Amancio Ortega
Amancio Ortega

Six working practices we can adopt from the world’s second-richest man, Amancio Ortega

His wealth increases by €1bn every year

Rachel Hosie@rachel_hosie
Friday 23 December 2016 10:35
0 comments

Compared to Silicon Valley's finest, the world's second-richest man accumulated his vast wealth in a more conventional way.

Amancio Ortega is the founder of Zara’s parent company, Inditex, and the head of a sprawling bricks and mortar fashion empire with 7,000 stores in 91 different markets. As a result, he has a net worth of £86bn.

But his management style is far from conventional.

We've rounded up some of his most surprising work practices, and while they won't guarantee success in your career, there are worse people to take work tips from.

1. According to people who know Ortega well, he has never had his own office, desk or computer, instead choosing to conduct business with colleagues standing in a design room for Zara Woman.

2. He is known for being an intense man - according to former long-term CEO of Inditex and Mr Ortega’s business partner for 31 years, José María Castellano, Ortega likes to have intense discussions with small groups.

3. Whilst most companies organise and discuss everything over email, Ortega prefers oral communication to written.

4. He delegates paperwork. Arguably one of the most annoying parts of any job, Ortega is in a senior enough position to delegate any paperwork he may have to his colleagues.

5. In a time when a lot of us spend more time talking than listening, Ortega has a rare trait - he makes sure to listen closely to people. He’s also known for being an introvert, shying away from public speaking or honours.

6. He keeps a low profile which lets Inditex’s other senior executives take centre stage.

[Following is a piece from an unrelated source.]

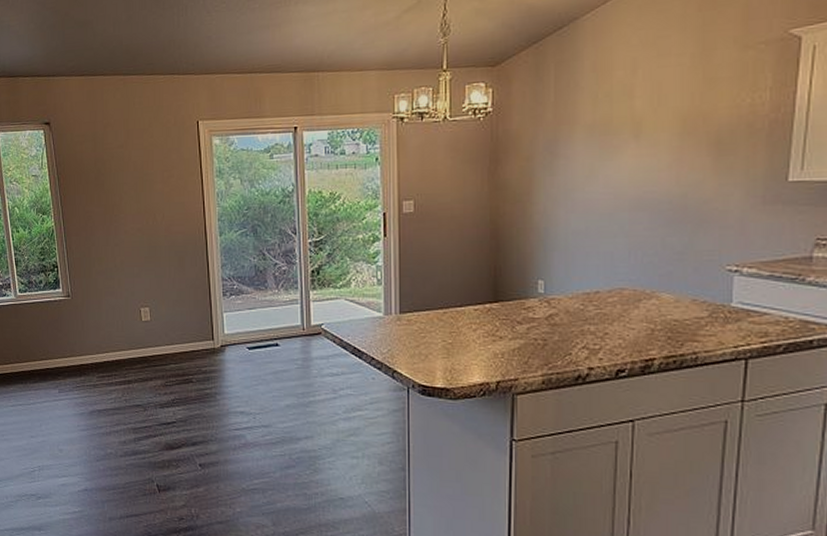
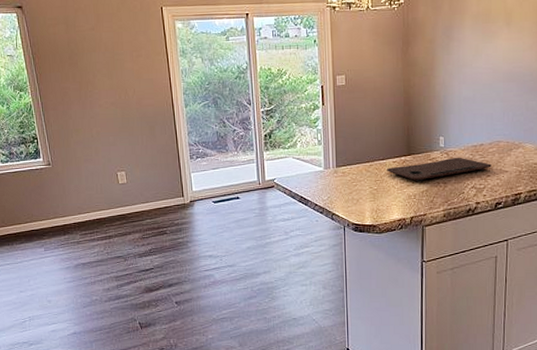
cutting board: none [466,307,611,337] -> present [387,157,491,182]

Ortega’s insistence on keeping business personal and close to home has turned out to be a crucial factor in his success: 55% of Zara’s manufacturing takes place in Spain, Portugal and Morocco, unlike the majority of big high street chains who outsource their production to Asia.

This means that Zara’s shops can be refreshed with new stock twice a week, which is more often than many rivals. And since its flotation in 2001, Inditex’s share price has increased tenfold, putting it well above its competitors.

Ortega’s personal wealth increases by €1bn every year, so if riches are your marker of success, it may be worth taking a leaf out of his book.